Sharecast News | 18 Jul, 2017

Information services company Experian reported total revenue growth of 5% in its first quarter on Tuesday, driven primarily by a 17% surge in revenue in Latin America, as well as 8% growth in North America and 5% in the EMEA-Asia Pacific regions.

The FTSE 100 company said the growth was offset somewhat by a 13% decline in revenue from the UK and Ireland in the three months to 30 June.

“We have started the year in line with our expectations, with total revenue growth of 6% and organic revenue growth of 4%,” said chief executive officer Brian Cassin.

“Our business-to-business services have performed well, with 7% organic growth and good performances across all regions, demonstrating the breadth of our business as well as successful investment in new product innovation, helping our clients apply more data and analytics to drive better business outcomes.

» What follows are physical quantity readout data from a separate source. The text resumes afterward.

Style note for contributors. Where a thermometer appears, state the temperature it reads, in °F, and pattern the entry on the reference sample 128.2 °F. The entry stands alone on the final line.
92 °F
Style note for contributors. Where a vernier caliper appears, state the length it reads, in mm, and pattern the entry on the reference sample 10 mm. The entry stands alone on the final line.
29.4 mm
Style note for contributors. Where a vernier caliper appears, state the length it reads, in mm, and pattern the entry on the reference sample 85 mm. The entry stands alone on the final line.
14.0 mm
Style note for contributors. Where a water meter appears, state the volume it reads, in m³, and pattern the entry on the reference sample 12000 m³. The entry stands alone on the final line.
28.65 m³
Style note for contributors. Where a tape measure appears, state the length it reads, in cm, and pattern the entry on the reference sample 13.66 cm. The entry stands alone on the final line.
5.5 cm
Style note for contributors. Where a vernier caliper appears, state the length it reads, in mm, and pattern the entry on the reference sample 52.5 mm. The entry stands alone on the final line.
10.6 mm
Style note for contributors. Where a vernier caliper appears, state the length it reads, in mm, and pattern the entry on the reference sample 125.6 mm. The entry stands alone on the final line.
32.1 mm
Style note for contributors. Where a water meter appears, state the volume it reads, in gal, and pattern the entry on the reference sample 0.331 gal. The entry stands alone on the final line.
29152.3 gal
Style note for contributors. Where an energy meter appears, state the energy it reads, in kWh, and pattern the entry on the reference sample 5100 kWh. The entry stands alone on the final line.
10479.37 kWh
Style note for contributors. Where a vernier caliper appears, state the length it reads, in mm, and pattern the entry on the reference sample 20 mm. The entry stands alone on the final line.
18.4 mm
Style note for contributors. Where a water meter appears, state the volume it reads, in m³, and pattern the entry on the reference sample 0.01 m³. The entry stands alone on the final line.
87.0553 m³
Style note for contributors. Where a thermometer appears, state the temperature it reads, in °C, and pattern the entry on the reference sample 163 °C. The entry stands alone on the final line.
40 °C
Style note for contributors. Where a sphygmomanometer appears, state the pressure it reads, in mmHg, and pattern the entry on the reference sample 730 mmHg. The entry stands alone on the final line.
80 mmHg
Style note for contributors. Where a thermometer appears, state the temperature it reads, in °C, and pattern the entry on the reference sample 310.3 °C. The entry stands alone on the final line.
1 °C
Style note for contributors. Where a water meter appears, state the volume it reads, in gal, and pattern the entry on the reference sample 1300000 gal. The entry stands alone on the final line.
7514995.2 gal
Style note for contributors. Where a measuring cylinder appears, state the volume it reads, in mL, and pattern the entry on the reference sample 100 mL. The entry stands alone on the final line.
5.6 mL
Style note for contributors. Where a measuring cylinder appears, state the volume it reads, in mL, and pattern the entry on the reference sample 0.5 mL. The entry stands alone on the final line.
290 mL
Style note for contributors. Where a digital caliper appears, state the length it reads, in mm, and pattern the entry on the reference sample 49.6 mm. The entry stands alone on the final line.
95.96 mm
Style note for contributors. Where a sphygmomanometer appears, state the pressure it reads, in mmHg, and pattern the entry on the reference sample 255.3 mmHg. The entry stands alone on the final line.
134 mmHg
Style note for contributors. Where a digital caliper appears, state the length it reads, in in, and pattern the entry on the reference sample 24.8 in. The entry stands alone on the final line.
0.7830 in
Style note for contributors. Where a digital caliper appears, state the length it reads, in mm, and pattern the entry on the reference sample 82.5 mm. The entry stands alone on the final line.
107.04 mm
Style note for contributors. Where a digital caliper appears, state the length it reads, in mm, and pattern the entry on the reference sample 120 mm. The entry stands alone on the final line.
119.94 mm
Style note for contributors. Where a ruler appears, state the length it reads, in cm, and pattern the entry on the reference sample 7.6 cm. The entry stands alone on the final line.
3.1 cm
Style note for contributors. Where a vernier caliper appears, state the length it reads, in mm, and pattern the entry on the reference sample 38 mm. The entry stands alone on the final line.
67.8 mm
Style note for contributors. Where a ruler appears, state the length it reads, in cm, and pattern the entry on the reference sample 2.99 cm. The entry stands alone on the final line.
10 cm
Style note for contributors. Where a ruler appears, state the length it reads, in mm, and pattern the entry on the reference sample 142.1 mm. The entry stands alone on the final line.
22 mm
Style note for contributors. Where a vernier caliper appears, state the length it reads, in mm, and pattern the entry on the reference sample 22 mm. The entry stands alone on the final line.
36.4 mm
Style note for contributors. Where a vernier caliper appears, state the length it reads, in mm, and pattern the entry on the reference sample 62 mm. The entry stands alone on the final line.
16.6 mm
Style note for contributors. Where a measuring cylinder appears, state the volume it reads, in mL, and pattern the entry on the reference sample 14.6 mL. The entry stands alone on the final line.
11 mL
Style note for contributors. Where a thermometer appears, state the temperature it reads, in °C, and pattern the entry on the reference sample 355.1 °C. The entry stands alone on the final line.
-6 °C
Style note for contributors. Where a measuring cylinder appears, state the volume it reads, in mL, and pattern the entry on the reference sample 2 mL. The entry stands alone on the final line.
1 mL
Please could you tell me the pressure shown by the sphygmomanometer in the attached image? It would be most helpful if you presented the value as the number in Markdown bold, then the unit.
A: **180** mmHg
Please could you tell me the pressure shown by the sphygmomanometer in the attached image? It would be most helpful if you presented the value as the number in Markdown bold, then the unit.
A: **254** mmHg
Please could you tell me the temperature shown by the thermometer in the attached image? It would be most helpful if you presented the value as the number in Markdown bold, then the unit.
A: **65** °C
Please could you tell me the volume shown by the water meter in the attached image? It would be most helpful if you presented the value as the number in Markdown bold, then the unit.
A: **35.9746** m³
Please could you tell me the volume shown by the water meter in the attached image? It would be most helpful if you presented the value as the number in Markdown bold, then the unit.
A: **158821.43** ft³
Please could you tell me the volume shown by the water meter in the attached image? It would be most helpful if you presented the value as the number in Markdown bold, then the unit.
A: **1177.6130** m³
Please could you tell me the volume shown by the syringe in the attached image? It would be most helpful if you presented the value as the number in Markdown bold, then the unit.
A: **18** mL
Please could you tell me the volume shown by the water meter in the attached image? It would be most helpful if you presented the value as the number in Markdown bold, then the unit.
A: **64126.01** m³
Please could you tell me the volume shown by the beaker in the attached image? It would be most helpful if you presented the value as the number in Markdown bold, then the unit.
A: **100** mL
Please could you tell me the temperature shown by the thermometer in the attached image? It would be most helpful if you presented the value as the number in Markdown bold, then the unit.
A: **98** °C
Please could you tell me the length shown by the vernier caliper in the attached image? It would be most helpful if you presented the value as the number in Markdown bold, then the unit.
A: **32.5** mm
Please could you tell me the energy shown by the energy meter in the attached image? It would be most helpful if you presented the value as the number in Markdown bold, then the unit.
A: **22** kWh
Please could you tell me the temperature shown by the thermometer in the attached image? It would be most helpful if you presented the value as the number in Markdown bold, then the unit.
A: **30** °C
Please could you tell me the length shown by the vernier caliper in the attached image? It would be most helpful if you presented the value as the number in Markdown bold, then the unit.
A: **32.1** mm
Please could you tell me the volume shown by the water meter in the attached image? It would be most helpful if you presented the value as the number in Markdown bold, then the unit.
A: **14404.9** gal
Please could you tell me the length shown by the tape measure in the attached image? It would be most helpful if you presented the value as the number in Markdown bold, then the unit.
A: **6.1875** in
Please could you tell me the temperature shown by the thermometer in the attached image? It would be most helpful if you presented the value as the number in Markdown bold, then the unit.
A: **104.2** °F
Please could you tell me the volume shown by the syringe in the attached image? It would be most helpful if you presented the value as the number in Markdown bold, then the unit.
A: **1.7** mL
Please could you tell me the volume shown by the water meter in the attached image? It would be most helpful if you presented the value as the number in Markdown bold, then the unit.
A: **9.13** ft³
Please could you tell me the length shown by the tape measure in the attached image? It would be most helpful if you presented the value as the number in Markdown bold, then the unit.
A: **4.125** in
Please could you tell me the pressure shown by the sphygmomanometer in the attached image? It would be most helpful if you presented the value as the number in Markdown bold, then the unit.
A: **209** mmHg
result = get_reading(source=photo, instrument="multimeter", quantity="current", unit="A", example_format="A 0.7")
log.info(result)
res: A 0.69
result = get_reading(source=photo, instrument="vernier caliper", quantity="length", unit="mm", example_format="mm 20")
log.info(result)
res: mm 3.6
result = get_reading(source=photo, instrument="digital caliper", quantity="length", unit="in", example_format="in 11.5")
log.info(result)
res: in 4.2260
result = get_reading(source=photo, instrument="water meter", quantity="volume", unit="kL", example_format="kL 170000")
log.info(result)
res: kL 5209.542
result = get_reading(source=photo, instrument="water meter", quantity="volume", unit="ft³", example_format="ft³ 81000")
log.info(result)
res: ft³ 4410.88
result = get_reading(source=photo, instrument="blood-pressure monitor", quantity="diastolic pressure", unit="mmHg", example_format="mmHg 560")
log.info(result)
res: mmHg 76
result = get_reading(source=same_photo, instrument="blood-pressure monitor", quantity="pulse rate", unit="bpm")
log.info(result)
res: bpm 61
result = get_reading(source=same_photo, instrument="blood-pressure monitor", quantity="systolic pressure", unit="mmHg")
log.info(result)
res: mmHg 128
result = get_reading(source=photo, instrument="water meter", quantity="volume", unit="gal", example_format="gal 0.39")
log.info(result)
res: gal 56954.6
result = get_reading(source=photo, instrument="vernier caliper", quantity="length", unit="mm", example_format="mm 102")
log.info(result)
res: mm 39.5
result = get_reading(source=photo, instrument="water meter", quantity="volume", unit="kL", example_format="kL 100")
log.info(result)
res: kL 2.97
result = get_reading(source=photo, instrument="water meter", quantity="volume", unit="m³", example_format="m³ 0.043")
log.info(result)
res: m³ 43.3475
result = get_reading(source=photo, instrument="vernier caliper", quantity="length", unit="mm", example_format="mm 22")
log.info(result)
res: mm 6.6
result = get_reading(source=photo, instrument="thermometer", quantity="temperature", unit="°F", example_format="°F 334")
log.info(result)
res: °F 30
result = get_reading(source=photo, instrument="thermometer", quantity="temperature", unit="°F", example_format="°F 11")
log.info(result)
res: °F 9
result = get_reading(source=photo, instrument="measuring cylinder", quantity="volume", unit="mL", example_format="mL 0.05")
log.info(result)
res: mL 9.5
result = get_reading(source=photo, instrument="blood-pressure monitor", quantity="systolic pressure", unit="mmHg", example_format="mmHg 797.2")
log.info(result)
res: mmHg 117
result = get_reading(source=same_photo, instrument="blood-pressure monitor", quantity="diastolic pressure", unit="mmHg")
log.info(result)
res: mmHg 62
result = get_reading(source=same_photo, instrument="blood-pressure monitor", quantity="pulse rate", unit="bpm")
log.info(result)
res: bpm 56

“We are also taking important steps to reposition Consumer Services as we introduced two new services in the US, and over the coming months we will continue our efforts to build up scale in these new initiatives through greater education of and engagement with consumers.”

At constant exchange rates, growth across the group was said to be 6%, while organic revenue growth for the period was 4%.

On a divisional basis, organic revenue growth in credit services was 5%, while decision analytics saw a 13% surge in organic revenue and marketing services was ahead 12%.

Consumer services organic revenue fell 8%, however.

“As we look ahead, we continue to expect growth for the year to be within our target mid single-digit organic revenue range, with stable margins and further progress in Benchmark earnings per share,” Cassin added.